Add timeout protection to join mechanism#563
Conversation
- Add timeout to whilePaused() to prevent deadlock if mutation queue is stuck - Crash with it_fatalError on timeout since skipping joined block would leave state inconsistent (DEBUG: 2s max, RELEASE: 15s max) - Add cancellation flag to prevent async block from setting joined state after timeout - Add DEBUG-only reentrancy guard to detect overlapping joins - Update performSynchroDanceWithBlock: to return BOOL for API clarity
|
Have you encountered a case where the mutation queue stalls or is this meant to be defensive? |
|
Both. I did hit a deadlock, but after further consideration, it wouldn't actually catch the deadlock I'm struggling with, since in my case, the Mutation queue closure is past sema2.signal() and stuck at sema.wait() I'll prioritize recreating this deadlock.

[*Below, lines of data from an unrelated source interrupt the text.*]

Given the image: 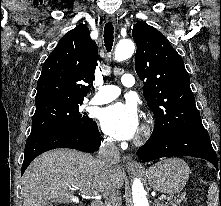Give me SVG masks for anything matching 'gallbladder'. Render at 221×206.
I'll return each instance as SVG.
<instances>
[{
    "label": "gallbladder",
    "instance_id": "gallbladder-1",
    "mask_svg": "<svg viewBox=\"0 0 221 206\" xmlns=\"http://www.w3.org/2000/svg\"><path fill=\"white\" fill-rule=\"evenodd\" d=\"M67 198H69V202H82V197H76V193H67Z\"/></svg>",
    "mask_w": 221,
    "mask_h": 206
}]
</instances>
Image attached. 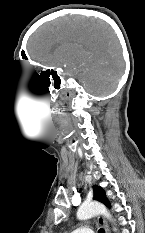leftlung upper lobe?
<instances>
[{
    "label": "left lung upper lobe",
    "instance_id": "5c2ea615",
    "mask_svg": "<svg viewBox=\"0 0 145 233\" xmlns=\"http://www.w3.org/2000/svg\"><path fill=\"white\" fill-rule=\"evenodd\" d=\"M94 199L104 203L107 207H110V202L106 198V194L101 187L94 186Z\"/></svg>",
    "mask_w": 145,
    "mask_h": 233
}]
</instances>
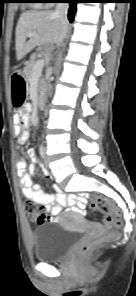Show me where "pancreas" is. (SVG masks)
I'll list each match as a JSON object with an SVG mask.
<instances>
[{"mask_svg": "<svg viewBox=\"0 0 136 296\" xmlns=\"http://www.w3.org/2000/svg\"><path fill=\"white\" fill-rule=\"evenodd\" d=\"M36 64L35 59H31L28 63H26V67L24 69V73L28 82L32 81L33 78V68ZM43 90V82L41 80V76L38 77V91L41 92Z\"/></svg>", "mask_w": 136, "mask_h": 296, "instance_id": "pancreas-1", "label": "pancreas"}]
</instances>
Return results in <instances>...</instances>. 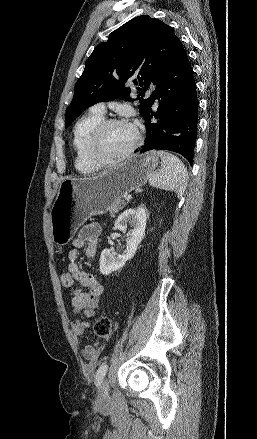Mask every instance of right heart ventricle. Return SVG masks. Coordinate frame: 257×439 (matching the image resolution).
Segmentation results:
<instances>
[{
    "label": "right heart ventricle",
    "mask_w": 257,
    "mask_h": 439,
    "mask_svg": "<svg viewBox=\"0 0 257 439\" xmlns=\"http://www.w3.org/2000/svg\"><path fill=\"white\" fill-rule=\"evenodd\" d=\"M102 120H104L103 114L92 110L81 117L74 127L72 145L75 152V167L83 174H91L97 169L87 154L86 145L90 133Z\"/></svg>",
    "instance_id": "right-heart-ventricle-1"
}]
</instances>
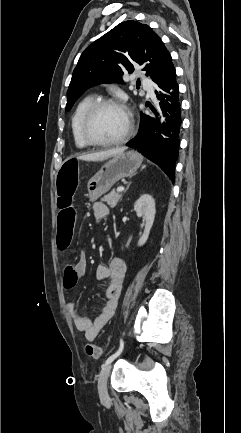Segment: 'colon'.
<instances>
[{"mask_svg":"<svg viewBox=\"0 0 241 433\" xmlns=\"http://www.w3.org/2000/svg\"><path fill=\"white\" fill-rule=\"evenodd\" d=\"M60 164L62 168H58L55 183L57 208L59 209V217L56 218V225L59 230L57 246L60 250L67 251L75 233L76 224L74 221L77 220L80 213L79 207H72L74 195L76 194L77 177L80 174L78 170L80 158L63 157ZM76 279V271L66 265V286L72 287ZM85 353L92 359H99L102 355V348L94 344H87Z\"/></svg>","mask_w":241,"mask_h":433,"instance_id":"colon-1","label":"colon"}]
</instances>
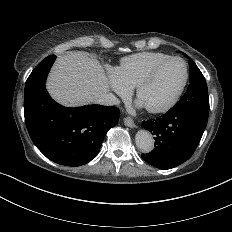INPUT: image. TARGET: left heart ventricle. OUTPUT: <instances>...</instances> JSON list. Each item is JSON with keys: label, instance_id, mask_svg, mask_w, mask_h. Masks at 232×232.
<instances>
[{"label": "left heart ventricle", "instance_id": "1", "mask_svg": "<svg viewBox=\"0 0 232 232\" xmlns=\"http://www.w3.org/2000/svg\"><path fill=\"white\" fill-rule=\"evenodd\" d=\"M185 77L184 65L172 61L162 67L140 89L136 100L143 108H157L168 102L177 92Z\"/></svg>", "mask_w": 232, "mask_h": 232}]
</instances>
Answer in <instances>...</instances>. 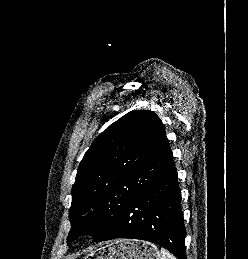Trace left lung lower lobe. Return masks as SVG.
<instances>
[{
	"label": "left lung lower lobe",
	"mask_w": 248,
	"mask_h": 259,
	"mask_svg": "<svg viewBox=\"0 0 248 259\" xmlns=\"http://www.w3.org/2000/svg\"><path fill=\"white\" fill-rule=\"evenodd\" d=\"M181 192L174 163L144 194L134 200L95 242L131 238L156 243L186 259Z\"/></svg>",
	"instance_id": "left-lung-lower-lobe-1"
}]
</instances>
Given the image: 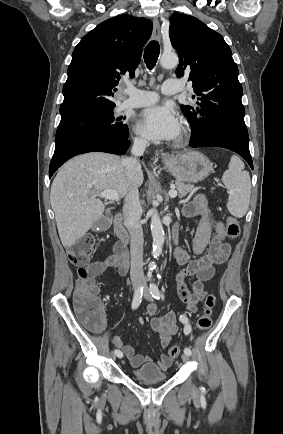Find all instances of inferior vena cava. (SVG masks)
Wrapping results in <instances>:
<instances>
[{
	"instance_id": "602c4592",
	"label": "inferior vena cava",
	"mask_w": 283,
	"mask_h": 434,
	"mask_svg": "<svg viewBox=\"0 0 283 434\" xmlns=\"http://www.w3.org/2000/svg\"><path fill=\"white\" fill-rule=\"evenodd\" d=\"M148 142L143 139H135L131 153L132 157L123 158L121 163L125 168L127 179L133 183L141 165L138 157L143 155ZM123 214L126 227L131 237V280L132 282H141L143 276V230L140 223L142 208L139 202V192L135 185H132L130 191L125 196L123 205Z\"/></svg>"
}]
</instances>
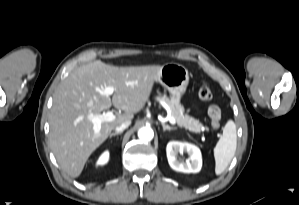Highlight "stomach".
Wrapping results in <instances>:
<instances>
[{
    "instance_id": "0dacf381",
    "label": "stomach",
    "mask_w": 299,
    "mask_h": 205,
    "mask_svg": "<svg viewBox=\"0 0 299 205\" xmlns=\"http://www.w3.org/2000/svg\"><path fill=\"white\" fill-rule=\"evenodd\" d=\"M158 82L167 89L172 96L180 99L189 83V72L180 64L167 63L161 66Z\"/></svg>"
}]
</instances>
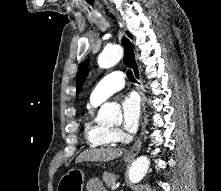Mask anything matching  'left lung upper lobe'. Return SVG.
<instances>
[{
	"mask_svg": "<svg viewBox=\"0 0 221 191\" xmlns=\"http://www.w3.org/2000/svg\"><path fill=\"white\" fill-rule=\"evenodd\" d=\"M128 36L132 38V35L127 32ZM89 59L85 60L82 65L79 68V71L77 73V77H76V83H77V93L80 91L83 82L85 80V78L88 75V66H89Z\"/></svg>",
	"mask_w": 221,
	"mask_h": 191,
	"instance_id": "left-lung-upper-lobe-1",
	"label": "left lung upper lobe"
}]
</instances>
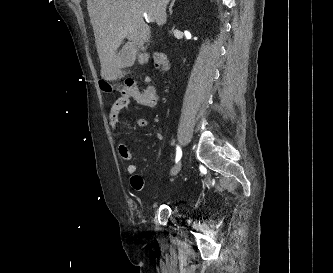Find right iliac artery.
Wrapping results in <instances>:
<instances>
[{"mask_svg":"<svg viewBox=\"0 0 333 273\" xmlns=\"http://www.w3.org/2000/svg\"><path fill=\"white\" fill-rule=\"evenodd\" d=\"M182 156V150L179 146H177L176 148V159L175 161L178 162L181 159Z\"/></svg>","mask_w":333,"mask_h":273,"instance_id":"82829eb1","label":"right iliac artery"}]
</instances>
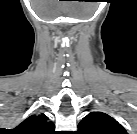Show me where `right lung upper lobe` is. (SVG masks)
<instances>
[{
  "label": "right lung upper lobe",
  "instance_id": "obj_1",
  "mask_svg": "<svg viewBox=\"0 0 137 134\" xmlns=\"http://www.w3.org/2000/svg\"><path fill=\"white\" fill-rule=\"evenodd\" d=\"M55 125L45 114H34L19 124L14 131L18 134H55Z\"/></svg>",
  "mask_w": 137,
  "mask_h": 134
}]
</instances>
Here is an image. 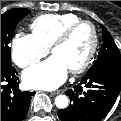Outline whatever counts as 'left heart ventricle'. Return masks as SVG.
Masks as SVG:
<instances>
[{
  "label": "left heart ventricle",
  "mask_w": 121,
  "mask_h": 121,
  "mask_svg": "<svg viewBox=\"0 0 121 121\" xmlns=\"http://www.w3.org/2000/svg\"><path fill=\"white\" fill-rule=\"evenodd\" d=\"M92 43V32L88 26L78 28L68 41L53 51V55L58 56L68 70L80 65L86 58Z\"/></svg>",
  "instance_id": "b2bd125f"
}]
</instances>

I think it went away after I implemented the reentrance check (but that seems tangentially related, at best) and I shifted my focus to thinking about how to prevent TaskNotifier from getting into the wait() state in the first place, i.e. #560 |
|
The most likely way that would happen is that something forgot to unpause a |
Summary
Add timeouts and fatal errors in
whilePaused()to avoid indefinite hangs when the mutation queue is stuck.Motivation
whilePaused()could wait indefinitely if the mutation queue stalls. A hang gives no diagnostics, while a crash on timeout yields a useful crash log pinpointing the stuck state. (And we are likely to hit this deadlock more frequently as a consequence of #552, #553, 0f7425e, etc.)Changes
whilePaused()semaphore waits (DEBUG: 1–2s, RELEASE: 5–15s)it_fatalErroron timeout — skipping a joined block would leave mutable state inconsistentperformSynchroDanceWithBlock:return type toBOOLfor clarityConsiderations
This might be best left as debug-only, since the UI does not fully freeze in this deadlock. Tab switching still works, and users might want to observe some state before closing. It also might be best to leave the terminal in a hung state if dying means killing tasks that are still running. At the same time, continuing is really not possible afaict, and the freeze impairs automated testing, CI (or my local approximation of it), etc., so I think it's good to fail fast in debug.
Maybe there's a middle ground where the user gets some indication that the end is nigh, but is not forced to close?